Le livre des Actes des Apôtres, notamment ses deux premiers chapitres, nous aide à comprendre la naissance de l’Église. Dominique Cerbelaud y guide son lecteur, péricope par péricope – en proposant une traduction plutôt littérale, qui permet de saisir les nuances de l’auteur lucanien, et en analysant chaque verset. Quelques excursus permettent ensuite de développer plus longuement tel ou tel point abordé dans le commentaire suivi. Des remarques originales renouvellent la lecture de ces textes, bien connus des chrétiens. L’auteur relève par exemple l’insistance spécifique de Luc à signaler la présence des femmes, ce qui ferait de lui, « un militant de la parité ». De manière convaincante, il démontre aussi que l’Ascension s’est déroulée non pas un jeudi, mais un samedi, jour de shabbat.

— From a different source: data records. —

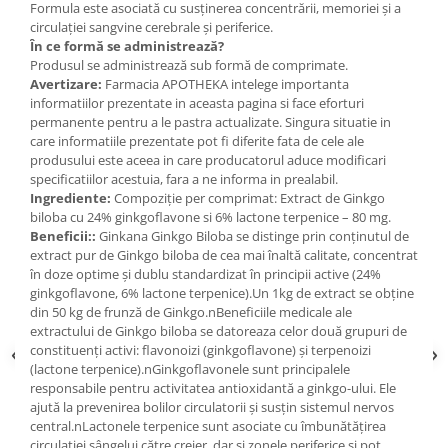
Formula este asociată cu susținerea concentrării, memoriei și a
circulației sangvine cerebrale și periferice.
În ce formă se administrează?
Produsul se administrează sub formă de comprimate.
Avertizare:
Farmacia APOTHEKA intelege importanta
informatiilor prezentate in aceasta pagina si face eforturi
permanente pentru a le pastra actualizate. Singura situatie in
care informatiile prezentate pot fi diferite fata de cele ale
produsului este aceea in care producatorul aduce modificari
specificatiilor acestuia, fara a ne informa in prealabil.
Ingrediente:
Compoziție per comprimat: Extract de Ginkgo
biloba cu 24% ginkgoflavone si 6% lactone terpenice – 80 mg.
Beneficii::
Ginkana Ginkgo Biloba se distinge prin conținutul de
extract pur de Ginkgo biloba de cea mai înaltă calitate, concentrat
în doze optime și dublu standardizat în principii active (24%
ginkgoflavone, 6% lactone terpenice).Un 1kg de extract se obține
din 50 kg de frunză de Ginkgo.nBeneficiile medicale ale
extractului de Ginkgo biloba se datoreaza celor două grupuri de
constituenți activi: flavonoizi (ginkgoflavone) și terpenoizi
(lactone terpenice).nGinkgoflavonele sunt principalele
responsabile pentru activitatea antioxidantă a ginkgo-ului. Ele
ajută la prevenirea bolilor circulatorii și susțin sistemul nervos
central.nLactonele terpenice sunt asociate cu îmbunătățirea
circulației sângelui către creier, dar și zonele periferice și pot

Enraciné dans la tradition catholique – notamment dans la manière de présenter le rôle de Pierre « au milieu des frères » –, ce commentaire s’intéresse à d’autres confessions chrétiennes, en rappelant par exemple que l’Église copte d’Égypte recourt aujourd’hui encore au tirage au sort pour désigner son patriarche, comme on l’avait fait pour l’apôtre Mathias (Ac 1,26).

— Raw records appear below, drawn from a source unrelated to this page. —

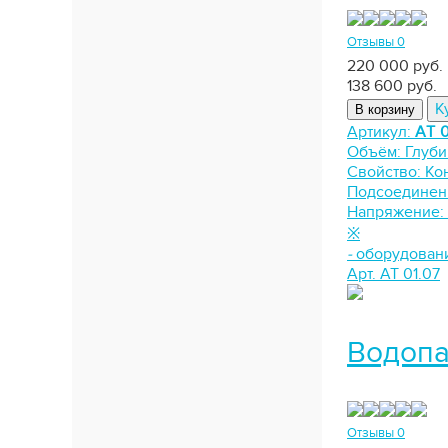
Отзывы 0
220 000 руб.
138 600
руб.
К
В корзину
Артикул:
АТ 0
Объём:
Глуби
Свойство:
Ко
Подсоединен
Напряжение:
※
-
оборудован
Арт. АТ 01.07
Водопа
Отзывы 0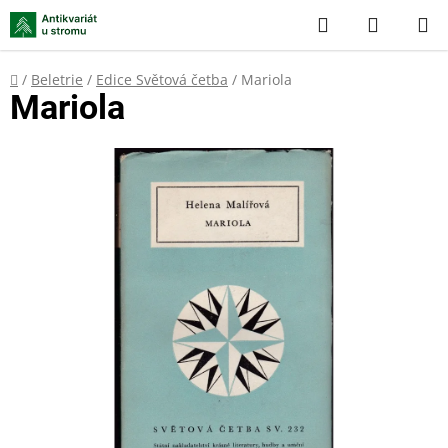
Přejít
Hledat
NÁKUP
na
KOŠÍK
obsah
Domů
/
Beletrie
/
Edice Světová četba
/
Mariola
Mariola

Avec la conviction qu’au cours des siècles, « les chrétiens ont beaucoup ignoré, voire occulté la judaïté foncière de leurs textes fondateurs », D. Cerbelaud souligne la teneur proprement juive des Actes, « qui passe souvent inaperçue aux yeux d’un lecteur chrétien ». Avec grande érudition, il explore donc différentes sources juives pour en éclairer le sens. Parfois de manière audacieuse : en commentant Ac 1,6-7, D. Cerbelaud relève ainsi que Jésus n’exclut pas l’idée d’une restauration de l’indépendance politique du peuple juif, ce qui constituerait « une base forte à la théologie chrétienne pour penser la création de l’État d’Israël » (p. 23).

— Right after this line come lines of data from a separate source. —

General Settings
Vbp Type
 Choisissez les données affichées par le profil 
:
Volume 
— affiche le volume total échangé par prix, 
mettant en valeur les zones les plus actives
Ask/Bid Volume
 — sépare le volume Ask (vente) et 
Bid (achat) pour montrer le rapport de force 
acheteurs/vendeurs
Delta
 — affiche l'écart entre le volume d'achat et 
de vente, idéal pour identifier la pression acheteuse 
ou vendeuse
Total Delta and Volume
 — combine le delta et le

À juste titre il est rappelé qu’à ce stade, l’Église – le groupe des 120, la foule locale, et les pèlerins de la diaspora de passage à Jérusalem – reste entièrement juive. En accusant les juifs d’avoir supprimé Jésus « en le clouant à la croix par la main des sans loi » (Ac 2,23), Pierre affirme certes qu’ils ont tué Jésus, mais en mentionnant aussi le rôle du pouvoir romain ; or l’oublier, comme on le fera par la suite, c’est ouvrir la voie à l’antijudaïsme chrétien.
Franck Lemaître
Dominique Cerbelaud, Chambre haute. Une lecture du début des Actes des Apôtres (Actes 1 et 2), Boyer, Éd. Passiflores, 2017 ; 176 p. 13,50 €. ISBN : 978-2-918469-82-7.
Recension publiée dans la revue Istina, 2018/1.